Das osteuropäische Kino ist doch stets für Überraschungen gut. Leute wie Emir Kusturica, der immer wieder mit seinen schrägen Balkanfilmen begeistert, gehören ohnehin längst zu den etablierten Filmemachern der kompromisslosen Art, und gerade unlängst freuten wir uns ja noch über den gelungenen polnischen "Wenn Vampire lieben" von Grzegorz Warchol, der allerdings nicht mehr ganz taufrisch ist. Das schöne Tschechien hat ja ohnehin eine ganz eigene Filmtradition, die die meisten von uns schon zu Kindertagen mit der "Märchenbraut", "Pan Tau" und all den Grimmschen Märchen zu faszinieren wusste. Gerade heute profitieren wieder unzählige internationale Produktionen vom tschechischen Know How, niemand weiß, wie viele Filme jährlich dort entstehen, man spricht von Prag auch als "Hollywood an der Moldau". Somit ist also für ein kreatives Umfeld gesorgt, welches ansonsten in Europa höchstens noch in London, Paris oder Rom zu finden ist. Jan Sverak, Regisseur und Mitautor von "Accumulator 1", bekam die Kreativität ohnehin schon in die Wiege gelegt, denn sein Vater Zdenek Sverak gehört als Schauspieler, Autor und Dramaturg zu den absoluten Größen der tschechischen Gegenwartskultur. Mit selbigen, hier war er übrigens ebenfalls als Mitautor am Screenplay beteiligt und gab als Darsteller den eitlen Naturheiler Fisarek, drehte er auch seinen größten Erfolg, den großartigen "Kolya", für den er 1996 den Oscar als besten ausländischen Film erhielt.

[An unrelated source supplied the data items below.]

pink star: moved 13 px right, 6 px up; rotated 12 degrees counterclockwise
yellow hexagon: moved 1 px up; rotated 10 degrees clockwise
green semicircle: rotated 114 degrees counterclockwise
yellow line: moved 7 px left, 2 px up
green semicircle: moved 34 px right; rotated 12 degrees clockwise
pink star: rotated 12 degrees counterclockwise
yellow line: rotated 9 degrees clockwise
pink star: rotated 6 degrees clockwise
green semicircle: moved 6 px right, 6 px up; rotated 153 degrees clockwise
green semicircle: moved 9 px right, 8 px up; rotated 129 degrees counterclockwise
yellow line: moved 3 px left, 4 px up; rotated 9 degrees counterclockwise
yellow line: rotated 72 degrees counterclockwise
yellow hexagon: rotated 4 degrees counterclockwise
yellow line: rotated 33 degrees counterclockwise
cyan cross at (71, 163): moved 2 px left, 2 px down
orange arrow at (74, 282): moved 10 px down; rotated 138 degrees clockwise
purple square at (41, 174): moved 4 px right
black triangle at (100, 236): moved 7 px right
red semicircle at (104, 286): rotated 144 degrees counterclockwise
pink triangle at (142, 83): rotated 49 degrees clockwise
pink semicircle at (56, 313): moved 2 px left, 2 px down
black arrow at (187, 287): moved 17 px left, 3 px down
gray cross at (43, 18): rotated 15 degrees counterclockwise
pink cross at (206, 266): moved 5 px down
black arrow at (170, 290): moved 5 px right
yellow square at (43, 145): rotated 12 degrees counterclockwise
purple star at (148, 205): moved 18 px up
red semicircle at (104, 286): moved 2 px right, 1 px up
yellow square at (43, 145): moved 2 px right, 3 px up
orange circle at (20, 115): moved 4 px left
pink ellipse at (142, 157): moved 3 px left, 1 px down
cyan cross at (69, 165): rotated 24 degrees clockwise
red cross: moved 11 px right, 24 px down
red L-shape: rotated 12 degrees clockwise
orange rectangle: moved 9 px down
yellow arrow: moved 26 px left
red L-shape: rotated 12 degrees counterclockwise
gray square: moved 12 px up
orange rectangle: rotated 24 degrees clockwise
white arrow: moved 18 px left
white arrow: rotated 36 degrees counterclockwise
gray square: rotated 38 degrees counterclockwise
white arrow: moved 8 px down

Neben dem großen Zdenek Sverak sollen natürlich auch die anderen Darsteller nicht ohne Erwähnung bleiben, denn ausnahmslos alle Beteiligten machten ihre Sache ganz fantastisch. Petr Forman, der den Olda wirklich famos und mit viel Spaß an der Figur interpretiert, ist ein gestandener Schauspieler, der ebenfalls aus einer großen tschechischen Künstlerfamilie stammt, sein Vater ist niemand geringerer als Milos Forman, der Regisseur solcher filmischen Großtaten wie "Einer flog übers Kuckucksnest" oder "Amadeus" (auch dafür gab es einen Oscar), und auch die hübsche und irgendwie süße Eddita Brychta als Zahnärztin Anna weiß mit ihrem natürlichen und patenten Spiel zu überzeugen.

Fazit: All die vielen guten, skurillen und aberwitzigen Ideen des Films wiederzugeben, würde wirklich jeglichen Rahmen sprengen. Allein wie sich die Figur des Olda entwickelt, könnte schon Gegenstand eines eigenen Essays sein. Ist er am Anfang ein Bilderbuchloser, so wird er im Verlauf des Films zu einem "Actionhelden", der sich mit einer Vielzahl von Fernbedienungen wilde Gefechte mit den Fernsehgeräten liefert und am Ende als lonesome Cowboy ein einsames Finale in High Noon Manier mit dem übermächtigen Gegner liefert, jedoch nie seinen Humor verliert. Am Ende wartet dann die Liebste... Oder Fisarek, der große Natur-Guru, der in der Bergwelt der Tatra zum Opfer seiner Allergien wird und zu allem Überfluss am Ende doch noch selber Gegenstand einer Fernsehausstrahlung wird. Das alles ist richtig, richtig klasse!